Search code examples
databasepostgresqlfunctional-programmingetlairflow

What is a "dimension snapshot" in a functional data engineering approach to deal with slowly changing dimensions?


As mentioned by Maxime Beauchemin in his popular post Functional Data Engineering — a modern paradigm for batch data processing, Maxime recommends dealing with slowly changing dimensions by taking dimension snapshots where a new partition is appended at each ETL schedule.

But how do we model this in a functional data warehouse without mutating data? Simple. With dimension snapshots where a new partition is appended at each ETL schedule. The dimension table becomes a collection of dimension snapshots where each partition contains the full dimension as-of a point in time.

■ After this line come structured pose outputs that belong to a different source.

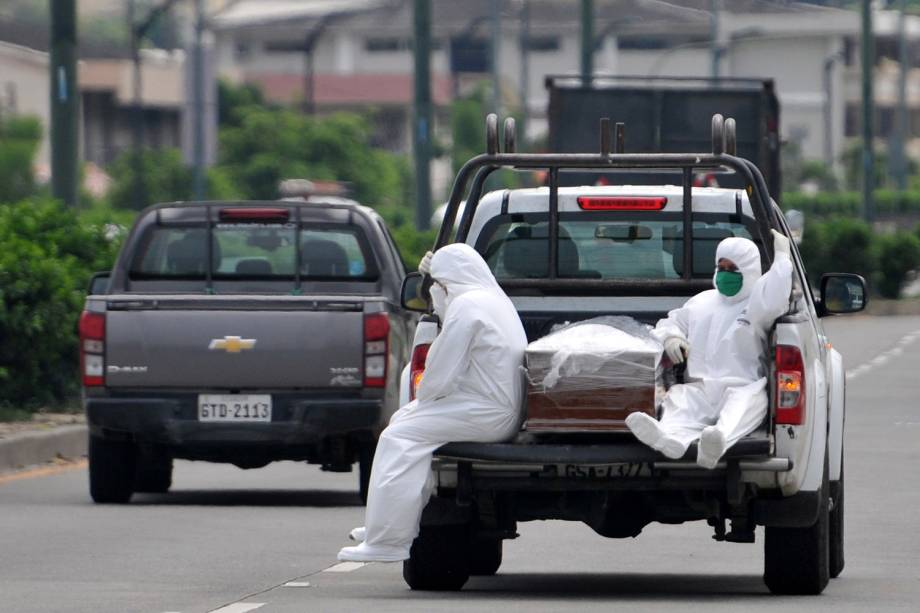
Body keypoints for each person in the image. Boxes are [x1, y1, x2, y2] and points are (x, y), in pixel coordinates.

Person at [338, 243, 528, 562]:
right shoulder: (490, 300)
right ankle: (384, 525)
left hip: (486, 412)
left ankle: (388, 543)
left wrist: (426, 395)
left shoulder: (467, 308)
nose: (434, 293)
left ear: (446, 283)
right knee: (403, 423)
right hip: (490, 407)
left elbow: (436, 378)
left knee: (397, 437)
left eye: (436, 285)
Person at [626, 230, 793, 469]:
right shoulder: (701, 301)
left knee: (745, 407)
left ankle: (716, 443)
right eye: (721, 267)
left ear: (749, 270)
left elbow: (776, 293)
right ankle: (669, 439)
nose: (725, 274)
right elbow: (671, 323)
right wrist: (672, 337)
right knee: (679, 401)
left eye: (733, 269)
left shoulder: (757, 303)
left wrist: (782, 258)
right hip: (701, 386)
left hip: (742, 385)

I tried to dig in the comments for an answer but could not find a simple explanation. What is meant here by taking a snapshot of the dimension and appending it to the daily partition?


Solution

  • A snapshot is a table value that was the value of some base/variable table as of some time/version. Here "dimension snapshot" seems to mean "dimension table snapshot". The author seems to suggest a new regime whose dimension table is like the old one with an added time/version column/dimension on which they partition. Under the old regime we make updates to the dimension table, at certain times, each a version. Under the new regime each time/version we would have updated the old dimension table to some new state we instead take (a snapshot of) that state, add the new column set to the time/version, and add those rows to the new dimension table.

    Ask the author, it's a recent blog.